We will cache the results from the database in Redis using the user: id key with a validity period of 30 seconds. Now, when someone enters Mobrick’s profile, we first check Redis, and if the data is there, we simply transfer it directly from Redis. Now, queries to the most popular profile on the site practically do not load our database.
Another advantage of most caching services is that they are easier to scale than database servers. Redis has a built-in Redis Cluster cluster mode. Like load balancer1, it allows you to distribute the Redis cache across multiple machines (across thousands of servers, if necessary).
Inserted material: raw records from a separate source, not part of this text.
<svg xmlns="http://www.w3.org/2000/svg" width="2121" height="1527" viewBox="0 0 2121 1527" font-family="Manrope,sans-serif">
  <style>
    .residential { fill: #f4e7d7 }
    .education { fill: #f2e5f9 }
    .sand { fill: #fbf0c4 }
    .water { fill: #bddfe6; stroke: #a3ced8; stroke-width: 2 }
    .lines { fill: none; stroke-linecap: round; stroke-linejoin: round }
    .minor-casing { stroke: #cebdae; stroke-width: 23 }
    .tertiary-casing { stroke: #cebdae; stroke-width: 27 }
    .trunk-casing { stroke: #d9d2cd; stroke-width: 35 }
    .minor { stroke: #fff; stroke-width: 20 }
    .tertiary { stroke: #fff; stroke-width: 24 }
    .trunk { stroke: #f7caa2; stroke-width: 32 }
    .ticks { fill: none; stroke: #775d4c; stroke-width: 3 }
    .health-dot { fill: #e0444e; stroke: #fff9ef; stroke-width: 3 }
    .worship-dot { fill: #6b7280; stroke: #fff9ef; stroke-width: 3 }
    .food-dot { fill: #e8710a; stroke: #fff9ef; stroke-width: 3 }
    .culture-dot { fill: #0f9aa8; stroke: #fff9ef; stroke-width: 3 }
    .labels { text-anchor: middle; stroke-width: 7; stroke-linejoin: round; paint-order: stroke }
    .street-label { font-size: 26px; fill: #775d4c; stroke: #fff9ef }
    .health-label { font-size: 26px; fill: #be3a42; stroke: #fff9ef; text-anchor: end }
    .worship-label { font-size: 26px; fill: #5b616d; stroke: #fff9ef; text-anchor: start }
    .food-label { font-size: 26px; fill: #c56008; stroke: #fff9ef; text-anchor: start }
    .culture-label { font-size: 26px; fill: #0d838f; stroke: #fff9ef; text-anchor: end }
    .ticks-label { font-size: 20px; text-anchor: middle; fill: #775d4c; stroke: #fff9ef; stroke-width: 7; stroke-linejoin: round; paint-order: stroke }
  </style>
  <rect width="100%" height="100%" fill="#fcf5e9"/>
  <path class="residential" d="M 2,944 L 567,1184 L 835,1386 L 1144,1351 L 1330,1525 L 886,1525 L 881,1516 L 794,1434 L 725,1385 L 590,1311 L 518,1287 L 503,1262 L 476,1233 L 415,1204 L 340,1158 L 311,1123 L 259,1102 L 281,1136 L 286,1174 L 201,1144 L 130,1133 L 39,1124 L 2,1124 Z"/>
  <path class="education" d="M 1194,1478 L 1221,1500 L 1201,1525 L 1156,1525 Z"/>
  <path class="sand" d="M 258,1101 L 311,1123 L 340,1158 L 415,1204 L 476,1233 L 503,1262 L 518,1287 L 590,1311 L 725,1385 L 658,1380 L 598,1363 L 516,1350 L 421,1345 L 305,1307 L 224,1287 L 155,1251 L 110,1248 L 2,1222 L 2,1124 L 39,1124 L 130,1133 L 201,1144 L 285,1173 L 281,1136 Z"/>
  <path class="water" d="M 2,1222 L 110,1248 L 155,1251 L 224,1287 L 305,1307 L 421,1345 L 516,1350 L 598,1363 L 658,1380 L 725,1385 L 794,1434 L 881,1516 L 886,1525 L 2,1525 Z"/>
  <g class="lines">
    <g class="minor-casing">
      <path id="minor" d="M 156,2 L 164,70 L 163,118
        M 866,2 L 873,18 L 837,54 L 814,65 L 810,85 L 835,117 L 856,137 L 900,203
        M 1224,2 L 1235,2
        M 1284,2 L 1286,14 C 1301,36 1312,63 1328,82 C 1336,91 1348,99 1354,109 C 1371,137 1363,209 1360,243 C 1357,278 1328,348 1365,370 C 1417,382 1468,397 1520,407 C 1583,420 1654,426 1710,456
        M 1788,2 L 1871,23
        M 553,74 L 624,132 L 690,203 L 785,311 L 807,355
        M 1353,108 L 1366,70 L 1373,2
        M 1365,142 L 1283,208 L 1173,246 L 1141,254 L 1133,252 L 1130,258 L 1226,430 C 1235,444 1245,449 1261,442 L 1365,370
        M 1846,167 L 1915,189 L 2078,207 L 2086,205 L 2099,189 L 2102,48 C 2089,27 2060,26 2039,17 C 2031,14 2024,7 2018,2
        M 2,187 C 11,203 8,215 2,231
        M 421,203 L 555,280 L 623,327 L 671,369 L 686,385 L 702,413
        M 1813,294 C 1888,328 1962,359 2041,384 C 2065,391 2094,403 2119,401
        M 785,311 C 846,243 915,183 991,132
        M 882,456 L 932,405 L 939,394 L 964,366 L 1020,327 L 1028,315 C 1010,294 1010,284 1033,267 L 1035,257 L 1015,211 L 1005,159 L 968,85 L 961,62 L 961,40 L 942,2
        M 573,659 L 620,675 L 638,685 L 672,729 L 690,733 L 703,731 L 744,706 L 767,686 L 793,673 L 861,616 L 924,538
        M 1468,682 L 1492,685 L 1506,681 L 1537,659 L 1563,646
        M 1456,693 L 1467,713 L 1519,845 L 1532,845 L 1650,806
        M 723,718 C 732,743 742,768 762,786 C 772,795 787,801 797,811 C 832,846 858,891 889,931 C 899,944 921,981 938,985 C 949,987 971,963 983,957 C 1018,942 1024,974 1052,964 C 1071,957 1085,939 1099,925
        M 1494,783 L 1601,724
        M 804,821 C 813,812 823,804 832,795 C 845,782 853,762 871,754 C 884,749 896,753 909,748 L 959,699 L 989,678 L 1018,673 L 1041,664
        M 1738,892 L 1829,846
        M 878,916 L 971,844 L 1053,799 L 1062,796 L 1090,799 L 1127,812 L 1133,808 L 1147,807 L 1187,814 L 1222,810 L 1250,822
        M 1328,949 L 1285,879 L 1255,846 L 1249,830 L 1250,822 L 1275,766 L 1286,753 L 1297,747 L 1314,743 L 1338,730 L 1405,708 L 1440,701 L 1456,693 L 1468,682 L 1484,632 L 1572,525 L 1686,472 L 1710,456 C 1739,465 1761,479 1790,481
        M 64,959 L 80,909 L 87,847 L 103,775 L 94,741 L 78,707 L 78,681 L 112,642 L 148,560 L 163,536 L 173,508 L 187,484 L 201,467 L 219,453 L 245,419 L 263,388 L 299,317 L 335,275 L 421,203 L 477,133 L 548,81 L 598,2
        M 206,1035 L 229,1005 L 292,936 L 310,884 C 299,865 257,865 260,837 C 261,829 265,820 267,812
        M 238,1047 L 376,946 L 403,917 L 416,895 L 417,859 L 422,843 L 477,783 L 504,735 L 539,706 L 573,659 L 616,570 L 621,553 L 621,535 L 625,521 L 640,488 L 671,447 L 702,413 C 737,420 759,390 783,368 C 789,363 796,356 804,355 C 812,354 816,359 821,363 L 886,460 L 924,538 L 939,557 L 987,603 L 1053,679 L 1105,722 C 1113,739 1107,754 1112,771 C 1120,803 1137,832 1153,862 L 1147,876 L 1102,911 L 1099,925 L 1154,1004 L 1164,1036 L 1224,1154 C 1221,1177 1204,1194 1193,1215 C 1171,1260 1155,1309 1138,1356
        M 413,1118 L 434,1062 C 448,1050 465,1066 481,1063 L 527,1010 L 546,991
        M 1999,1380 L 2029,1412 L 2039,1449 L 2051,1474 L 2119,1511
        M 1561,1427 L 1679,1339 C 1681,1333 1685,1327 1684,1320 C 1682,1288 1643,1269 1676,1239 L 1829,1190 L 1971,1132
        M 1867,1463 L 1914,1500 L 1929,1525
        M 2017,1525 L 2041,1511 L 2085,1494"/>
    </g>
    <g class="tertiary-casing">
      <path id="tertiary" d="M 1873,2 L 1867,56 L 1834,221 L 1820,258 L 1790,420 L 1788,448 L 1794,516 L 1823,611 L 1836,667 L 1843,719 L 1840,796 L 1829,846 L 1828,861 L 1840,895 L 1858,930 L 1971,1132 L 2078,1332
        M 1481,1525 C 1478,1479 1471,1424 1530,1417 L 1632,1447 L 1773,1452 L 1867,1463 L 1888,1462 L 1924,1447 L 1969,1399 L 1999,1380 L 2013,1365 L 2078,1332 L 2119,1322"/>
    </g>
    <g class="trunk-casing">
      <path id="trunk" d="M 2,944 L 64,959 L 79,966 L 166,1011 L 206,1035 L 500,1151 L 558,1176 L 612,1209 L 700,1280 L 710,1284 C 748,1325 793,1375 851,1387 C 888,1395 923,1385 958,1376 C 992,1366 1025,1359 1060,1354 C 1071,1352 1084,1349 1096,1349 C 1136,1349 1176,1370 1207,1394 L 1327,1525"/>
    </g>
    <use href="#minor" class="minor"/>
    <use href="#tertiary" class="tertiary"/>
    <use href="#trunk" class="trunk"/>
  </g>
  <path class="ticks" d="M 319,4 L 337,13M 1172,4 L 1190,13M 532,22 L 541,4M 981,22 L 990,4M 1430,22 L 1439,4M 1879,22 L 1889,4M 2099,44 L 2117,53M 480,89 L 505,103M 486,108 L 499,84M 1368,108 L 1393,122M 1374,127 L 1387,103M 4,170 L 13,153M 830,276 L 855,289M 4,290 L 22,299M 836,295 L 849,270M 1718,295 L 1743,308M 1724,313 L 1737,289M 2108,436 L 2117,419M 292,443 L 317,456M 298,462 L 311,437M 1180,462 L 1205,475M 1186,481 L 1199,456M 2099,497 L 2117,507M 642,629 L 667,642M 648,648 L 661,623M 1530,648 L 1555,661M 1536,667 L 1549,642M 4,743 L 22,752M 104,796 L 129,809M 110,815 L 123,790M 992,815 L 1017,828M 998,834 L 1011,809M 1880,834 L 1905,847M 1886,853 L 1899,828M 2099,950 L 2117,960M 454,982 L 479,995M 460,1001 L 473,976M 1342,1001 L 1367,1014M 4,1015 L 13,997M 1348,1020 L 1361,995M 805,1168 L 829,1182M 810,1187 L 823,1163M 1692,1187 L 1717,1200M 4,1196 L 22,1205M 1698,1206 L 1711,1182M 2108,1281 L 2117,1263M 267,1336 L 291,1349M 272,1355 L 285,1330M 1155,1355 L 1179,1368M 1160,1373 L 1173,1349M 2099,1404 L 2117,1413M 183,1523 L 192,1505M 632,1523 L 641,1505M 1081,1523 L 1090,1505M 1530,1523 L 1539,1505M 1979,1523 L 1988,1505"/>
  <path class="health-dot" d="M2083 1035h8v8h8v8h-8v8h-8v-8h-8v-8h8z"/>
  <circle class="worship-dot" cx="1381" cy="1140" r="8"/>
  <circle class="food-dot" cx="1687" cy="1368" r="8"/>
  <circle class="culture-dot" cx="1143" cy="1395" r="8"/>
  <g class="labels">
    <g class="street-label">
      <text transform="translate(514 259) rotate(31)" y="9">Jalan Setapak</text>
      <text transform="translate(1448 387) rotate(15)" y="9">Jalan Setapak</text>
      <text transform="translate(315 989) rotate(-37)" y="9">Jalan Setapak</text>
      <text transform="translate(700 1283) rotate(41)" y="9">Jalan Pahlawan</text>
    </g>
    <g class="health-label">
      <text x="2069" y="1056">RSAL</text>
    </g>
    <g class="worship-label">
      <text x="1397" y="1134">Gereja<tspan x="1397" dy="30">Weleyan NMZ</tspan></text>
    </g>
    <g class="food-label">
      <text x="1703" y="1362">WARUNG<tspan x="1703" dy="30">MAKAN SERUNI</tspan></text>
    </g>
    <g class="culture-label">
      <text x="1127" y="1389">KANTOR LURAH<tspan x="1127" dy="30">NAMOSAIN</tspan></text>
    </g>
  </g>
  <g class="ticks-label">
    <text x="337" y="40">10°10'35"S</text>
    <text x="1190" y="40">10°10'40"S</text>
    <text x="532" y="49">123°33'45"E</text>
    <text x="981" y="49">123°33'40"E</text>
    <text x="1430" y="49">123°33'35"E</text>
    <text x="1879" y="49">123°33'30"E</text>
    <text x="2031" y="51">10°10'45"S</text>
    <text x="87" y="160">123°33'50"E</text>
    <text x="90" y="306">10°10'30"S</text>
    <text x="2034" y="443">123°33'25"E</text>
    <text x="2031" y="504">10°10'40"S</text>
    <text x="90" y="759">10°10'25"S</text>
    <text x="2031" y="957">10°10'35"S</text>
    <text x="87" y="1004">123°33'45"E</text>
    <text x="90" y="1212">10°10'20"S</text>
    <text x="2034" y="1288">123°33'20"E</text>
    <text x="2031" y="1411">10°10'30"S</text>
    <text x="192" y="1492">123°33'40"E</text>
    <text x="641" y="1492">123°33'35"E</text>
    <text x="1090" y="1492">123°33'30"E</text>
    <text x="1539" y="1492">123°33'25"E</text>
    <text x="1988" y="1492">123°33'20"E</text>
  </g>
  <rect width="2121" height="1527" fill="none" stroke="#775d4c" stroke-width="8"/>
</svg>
Almost all large-scale applications use caching; this is an absolutely integral part of the fast API. Faster request processing and more productive code – all this is important, but without a cache, it is almost impossible to scale the service to millions of users.
When the number of database queries has increased dramatically, we can do one more thing – add read replicas in the database management system. Using the managed services described above, this can be done in one click. The read replica will remain relevant in the main database and is available to SELECT statements.
Here is our system now:
As the application continues to scale, we will continue to separate services to scale them independently. For example, if we start using Websockets, it makes sense to pull the Websockets processing code into a separate service. We can place it on new instances behind our own load balancer, which can scale up and down depending on the open Websockets connections and regardless of the number of HTTP requests.
We also continue to fight against restrictions at the database level. It is at this stage that the time has come to study the partitioning and sharding of the databases. Both approaches require additional overhead, but they allow you to scale the database almost to infinity.
We also want to install a monitoring and analytics service like New Relic or Datadog. This will help identify slow queries and understand where improvement is needed. As we scale, we want to focus on finding bottlenecks and resolving them – often using some ideas from the previous sections.